# What to produce
All of the data below is to be output exactly as written.

_ _ _ _ _ _ _

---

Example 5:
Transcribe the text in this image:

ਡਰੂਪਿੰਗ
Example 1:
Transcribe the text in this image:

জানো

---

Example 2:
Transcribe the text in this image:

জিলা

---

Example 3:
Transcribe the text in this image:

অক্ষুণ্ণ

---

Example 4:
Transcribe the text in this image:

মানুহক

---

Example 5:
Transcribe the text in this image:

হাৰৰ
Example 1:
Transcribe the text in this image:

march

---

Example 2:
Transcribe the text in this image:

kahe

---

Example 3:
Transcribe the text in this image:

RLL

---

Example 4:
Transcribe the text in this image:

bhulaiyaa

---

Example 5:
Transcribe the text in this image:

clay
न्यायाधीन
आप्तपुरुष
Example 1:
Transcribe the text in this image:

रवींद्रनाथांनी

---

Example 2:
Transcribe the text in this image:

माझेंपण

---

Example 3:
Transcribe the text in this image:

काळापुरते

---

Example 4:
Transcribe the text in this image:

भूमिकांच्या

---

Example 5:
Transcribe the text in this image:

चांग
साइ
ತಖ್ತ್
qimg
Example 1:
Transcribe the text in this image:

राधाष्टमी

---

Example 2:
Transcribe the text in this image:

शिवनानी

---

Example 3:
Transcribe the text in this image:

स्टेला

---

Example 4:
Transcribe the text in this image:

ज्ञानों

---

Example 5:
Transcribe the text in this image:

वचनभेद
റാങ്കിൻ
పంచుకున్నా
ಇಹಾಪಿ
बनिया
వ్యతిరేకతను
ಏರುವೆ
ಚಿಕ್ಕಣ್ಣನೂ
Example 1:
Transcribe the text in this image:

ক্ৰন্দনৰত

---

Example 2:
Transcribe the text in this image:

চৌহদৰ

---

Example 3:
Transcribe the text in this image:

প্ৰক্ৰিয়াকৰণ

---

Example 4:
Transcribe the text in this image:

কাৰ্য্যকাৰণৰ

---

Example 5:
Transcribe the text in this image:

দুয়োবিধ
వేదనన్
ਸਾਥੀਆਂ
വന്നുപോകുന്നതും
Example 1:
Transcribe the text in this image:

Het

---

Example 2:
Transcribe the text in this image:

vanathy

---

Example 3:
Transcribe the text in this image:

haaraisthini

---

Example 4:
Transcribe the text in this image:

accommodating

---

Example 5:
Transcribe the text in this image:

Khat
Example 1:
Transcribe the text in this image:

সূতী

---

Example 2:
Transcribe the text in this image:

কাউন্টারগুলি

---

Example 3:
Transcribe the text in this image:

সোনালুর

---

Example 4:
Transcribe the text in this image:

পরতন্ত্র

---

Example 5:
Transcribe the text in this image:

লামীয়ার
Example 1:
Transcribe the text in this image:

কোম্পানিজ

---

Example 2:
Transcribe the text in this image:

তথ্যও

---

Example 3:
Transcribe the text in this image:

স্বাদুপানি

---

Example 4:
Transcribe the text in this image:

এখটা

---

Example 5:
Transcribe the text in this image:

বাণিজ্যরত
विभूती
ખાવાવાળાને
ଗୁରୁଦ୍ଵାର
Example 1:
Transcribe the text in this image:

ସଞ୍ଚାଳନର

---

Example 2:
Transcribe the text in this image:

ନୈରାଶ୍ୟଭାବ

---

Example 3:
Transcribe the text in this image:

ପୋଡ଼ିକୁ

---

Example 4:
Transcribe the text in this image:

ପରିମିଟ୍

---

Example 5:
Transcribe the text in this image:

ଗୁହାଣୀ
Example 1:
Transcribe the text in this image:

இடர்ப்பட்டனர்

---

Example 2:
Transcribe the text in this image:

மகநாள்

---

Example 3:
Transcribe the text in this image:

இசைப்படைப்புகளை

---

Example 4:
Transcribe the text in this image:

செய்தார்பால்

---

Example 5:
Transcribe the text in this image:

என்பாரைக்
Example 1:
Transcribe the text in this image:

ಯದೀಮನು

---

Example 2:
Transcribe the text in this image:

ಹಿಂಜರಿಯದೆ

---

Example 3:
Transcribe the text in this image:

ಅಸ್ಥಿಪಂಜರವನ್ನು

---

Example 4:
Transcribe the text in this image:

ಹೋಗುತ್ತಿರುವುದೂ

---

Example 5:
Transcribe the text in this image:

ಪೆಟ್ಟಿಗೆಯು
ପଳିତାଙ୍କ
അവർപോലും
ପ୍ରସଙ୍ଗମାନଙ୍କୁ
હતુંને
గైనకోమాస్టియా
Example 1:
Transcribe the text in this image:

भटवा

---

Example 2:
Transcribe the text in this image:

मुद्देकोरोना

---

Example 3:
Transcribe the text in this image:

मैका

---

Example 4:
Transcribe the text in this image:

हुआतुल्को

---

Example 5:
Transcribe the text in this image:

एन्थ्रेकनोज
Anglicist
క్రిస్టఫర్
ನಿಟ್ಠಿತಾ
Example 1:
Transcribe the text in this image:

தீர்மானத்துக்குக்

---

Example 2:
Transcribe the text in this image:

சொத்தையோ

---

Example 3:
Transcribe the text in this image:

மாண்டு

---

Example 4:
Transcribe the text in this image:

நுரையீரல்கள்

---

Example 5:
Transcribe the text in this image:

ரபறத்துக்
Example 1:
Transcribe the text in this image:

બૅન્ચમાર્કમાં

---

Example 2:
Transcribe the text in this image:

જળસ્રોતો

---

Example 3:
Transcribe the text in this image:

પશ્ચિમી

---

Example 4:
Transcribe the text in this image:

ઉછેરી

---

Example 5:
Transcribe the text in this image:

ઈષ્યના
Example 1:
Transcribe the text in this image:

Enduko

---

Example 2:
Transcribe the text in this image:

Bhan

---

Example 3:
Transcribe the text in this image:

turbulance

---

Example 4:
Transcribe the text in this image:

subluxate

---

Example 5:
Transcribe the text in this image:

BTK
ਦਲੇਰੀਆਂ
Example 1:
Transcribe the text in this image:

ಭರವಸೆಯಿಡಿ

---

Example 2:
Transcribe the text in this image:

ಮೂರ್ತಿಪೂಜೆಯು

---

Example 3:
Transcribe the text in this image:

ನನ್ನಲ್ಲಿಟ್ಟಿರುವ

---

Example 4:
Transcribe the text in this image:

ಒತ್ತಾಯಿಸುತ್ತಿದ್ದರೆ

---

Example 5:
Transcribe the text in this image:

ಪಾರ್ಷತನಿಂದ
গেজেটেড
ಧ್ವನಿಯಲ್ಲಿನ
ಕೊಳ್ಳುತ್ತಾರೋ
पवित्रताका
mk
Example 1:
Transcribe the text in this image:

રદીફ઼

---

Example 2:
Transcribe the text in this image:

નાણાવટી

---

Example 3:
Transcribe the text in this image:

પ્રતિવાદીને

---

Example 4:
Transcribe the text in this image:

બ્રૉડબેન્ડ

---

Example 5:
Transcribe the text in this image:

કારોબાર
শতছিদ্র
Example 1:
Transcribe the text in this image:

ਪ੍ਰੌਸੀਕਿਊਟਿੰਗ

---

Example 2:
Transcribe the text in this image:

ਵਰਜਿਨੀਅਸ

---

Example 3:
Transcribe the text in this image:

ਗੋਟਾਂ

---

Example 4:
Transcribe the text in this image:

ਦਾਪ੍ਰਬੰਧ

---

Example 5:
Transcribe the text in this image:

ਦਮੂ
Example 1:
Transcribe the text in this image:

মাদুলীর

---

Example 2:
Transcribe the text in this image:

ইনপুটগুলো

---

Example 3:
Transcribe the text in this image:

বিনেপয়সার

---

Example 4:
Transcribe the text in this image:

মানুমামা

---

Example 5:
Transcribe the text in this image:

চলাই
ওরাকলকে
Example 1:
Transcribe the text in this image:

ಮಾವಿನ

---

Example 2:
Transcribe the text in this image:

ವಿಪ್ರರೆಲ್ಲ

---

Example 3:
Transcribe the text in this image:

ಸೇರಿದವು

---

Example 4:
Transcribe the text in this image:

_ _ _ _ _ _ _

# Final answer
---

Example 5:
Transcribe the text in this image:

ਡਰੂਪਿੰਗ
Example 1:
Transcribe the text in this image:

জানো

---

Example 2:
Transcribe the text in this image:

জিলা

---

Example 3:
Transcribe the text in this image:

অক্ষুণ্ণ

---

Example 4:
Transcribe the text in this image:

মানুহক

---

Example 5:
Transcribe the text in this image:

হাৰৰ
Example 1:
Transcribe the text in this image:

march

---

Example 2:
Transcribe the text in this image:

kahe

---

Example 3:
Transcribe the text in this image:

RLL

---

Example 4:
Transcribe the text in this image:

bhulaiyaa

---

Example 5:
Transcribe the text in this image:

clay
न्यायाधीन
आप्तपुरुष
Example 1:
Transcribe the text in this image:

रवींद्रनाथांनी

---

Example 2:
Transcribe the text in this image:

माझेंपण

---

Example 3:
Transcribe the text in this image:

काळापुरते

---

Example 4:
Transcribe the text in this image:

भूमिकांच्या

---

Example 5:
Transcribe the text in this image:

चांग
साइ
ತಖ್ತ್
qimg
Example 1:
Transcribe the text in this image:

राधाष्टमी

---

Example 2:
Transcribe the text in this image:

शिवनानी

---

Example 3:
Transcribe the text in this image:

स्टेला

---

Example 4:
Transcribe the text in this image:

ज्ञानों

---

Example 5:
Transcribe the text in this image:

वचनभेद
റാങ്കിൻ
పంచుకున్నా
ಇಹಾಪಿ
बनिया
వ్యతిరేకతను
ಏರುವೆ
ಚಿಕ್ಕಣ್ಣನೂ
Example 1:
Transcribe the text in this image:

ক্ৰন্দনৰত

---

Example 2:
Transcribe the text in this image:

চৌহদৰ

---

Example 3:
Transcribe the text in this image:

প্ৰক্ৰিয়াকৰণ

---

Example 4:
Transcribe the text in this image:

কাৰ্য্যকাৰণৰ

---

Example 5:
Transcribe the text in this image:

দুয়োবিধ
వేదనన్
ਸਾਥੀਆਂ
വന്നുപോകുന്നതും
Example 1:
Transcribe the text in this image:

Het

---

Example 2:
Transcribe the text in this image:

vanathy

---

Example 3:
Transcribe the text in this image:

haaraisthini

---

Example 4:
Transcribe the text in this image:

accommodating

---

Example 5:
Transcribe the text in this image:

Khat
Example 1:
Transcribe the text in this image:

সূতী

---

Example 2:
Transcribe the text in this image:

কাউন্টারগুলি

---

Example 3:
Transcribe the text in this image:

সোনালুর

---

Example 4:
Transcribe the text in this image:

পরতন্ত্র

---

Example 5:
Transcribe the text in this image:

লামীয়ার
Example 1:
Transcribe the text in this image:

কোম্পানিজ

---

Example 2:
Transcribe the text in this image:

তথ্যও

---

Example 3:
Transcribe the text in this image:

স্বাদুপানি

---

Example 4:
Transcribe the text in this image:

এখটা

---

Example 5:
Transcribe the text in this image:

বাণিজ্যরত
विभूती
ખાવાવાળાને
ଗୁରୁଦ୍ଵାର
Example 1:
Transcribe the text in this image:

ସଞ୍ଚାଳନର

---

Example 2:
Transcribe the text in this image:

ନୈରାଶ୍ୟଭାବ

---

Example 3:
Transcribe the text in this image:

ପୋଡ଼ିକୁ

---

Example 4:
Transcribe the text in this image:

ପରିମିଟ୍

---

Example 5:
Transcribe the text in this image:

ଗୁହାଣୀ
Example 1:
Transcribe the text in this image:

இடர்ப்பட்டனர்

---

Example 2:
Transcribe the text in this image:

மகநாள்

---

Example 3:
Transcribe the text in this image:

இசைப்படைப்புகளை

---

Example 4:
Transcribe the text in this image:

செய்தார்பால்

---

Example 5:
Transcribe the text in this image:

என்பாரைக்
Example 1:
Transcribe the text in this image:

ಯದೀಮನು

---

Example 2:
Transcribe the text in this image:

ಹಿಂಜರಿಯದೆ

---

Example 3:
Transcribe the text in this image:

ಅಸ್ಥಿಪಂಜರವನ್ನು

---

Example 4:
Transcribe the text in this image:

ಹೋಗುತ್ತಿರುವುದೂ

---

Example 5:
Transcribe the text in this image:

ಪೆಟ್ಟಿಗೆಯು
ପଳିତାଙ୍କ
അവർപോലും
ପ୍ରସଙ୍ଗମାନଙ୍କୁ
હતુંને
గైనకోమాస్టియా
Example 1:
Transcribe the text in this image:

भटवा

---

Example 2:
Transcribe the text in this image:

मुद्देकोरोना

---

Example 3:
Transcribe the text in this image:

मैका

---

Example 4:
Transcribe the text in this image:

हुआतुल्को

---

Example 5:
Transcribe the text in this image:

एन्थ्रेकनोज
Anglicist
క్రిస్టఫర్
ನಿಟ್ಠಿತಾ
Example 1:
Transcribe the text in this image:

தீர்மானத்துக்குக்

---

Example 2:
Transcribe the text in this image:

சொத்தையோ

---

Example 3:
Transcribe the text in this image:

மாண்டு

---

Example 4:
Transcribe the text in this image:

நுரையீரல்கள்

---

Example 5:
Transcribe the text in this image:

ரபறத்துக்
Example 1:
Transcribe the text in this image:

બૅન્ચમાર્કમાં

---

Example 2:
Transcribe the text in this image:

જળસ્રોતો

---

Example 3:
Transcribe the text in this image:

પશ્ચિમી

---

Example 4:
Transcribe the text in this image:

ઉછેરી

---

Example 5:
Transcribe the text in this image:

ઈષ્યના
Example 1:
Transcribe the text in this image:

Enduko

---

Example 2:
Transcribe the text in this image:

Bhan

---

Example 3:
Transcribe the text in this image:

turbulance

---

Example 4:
Transcribe the text in this image:

subluxate

---

Example 5:
Transcribe the text in this image:

BTK
ਦਲੇਰੀਆਂ
Example 1:
Transcribe the text in this image:

ಭರವಸೆಯಿಡಿ

---

Example 2:
Transcribe the text in this image:

ಮೂರ್ತಿಪೂಜೆಯು

---

Example 3:
Transcribe the text in this image:

ನನ್ನಲ್ಲಿಟ್ಟಿರುವ

---

Example 4:
Transcribe the text in this image:

ಒತ್ತಾಯಿಸುತ್ತಿದ್ದರೆ

---

Example 5:
Transcribe the text in this image:

ಪಾರ್ಷತನಿಂದ
গেজেটেড
ಧ್ವನಿಯಲ್ಲಿನ
ಕೊಳ್ಳುತ್ತಾರೋ
पवित्रताका
mk
Example 1:
Transcribe the text in this image:

રદીફ઼

---

Example 2:
Transcribe the text in this image:

નાણાવટી

---

Example 3:
Transcribe the text in this image:

પ્રતિવાદીને

---

Example 4:
Transcribe the text in this image:

બ્રૉડબેન્ડ

---

Example 5:
Transcribe the text in this image:

કારોબાર
শতছিদ্র
Example 1:
Transcribe the text in this image:

ਪ੍ਰੌਸੀਕਿਊਟਿੰਗ

---

Example 2:
Transcribe the text in this image:

ਵਰਜਿਨੀਅਸ

---

Example 3:
Transcribe the text in this image:

ਗੋਟਾਂ

---

Example 4:
Transcribe the text in this image:

ਦਾਪ੍ਰਬੰਧ

---

Example 5:
Transcribe the text in this image:

ਦਮੂ
Example 1:
Transcribe the text in this image:

মাদুলীর

---

Example 2:
Transcribe the text in this image:

ইনপুটগুলো

---

Example 3:
Transcribe the text in this image:

বিনেপয়সার

---

Example 4:
Transcribe the text in this image:

মানুমামা

---

Example 5:
Transcribe the text in this image:

চলাই
ওরাকলকে
Example 1:
Transcribe the text in this image:

ಮಾವಿನ

---

Example 2:
Transcribe the text in this image:

ವಿಪ್ರರೆಲ್ಲ

---

Example 3:
Transcribe the text in this image:

ಸೇರಿದವು

---

Example 4:
Transcribe the text in this image:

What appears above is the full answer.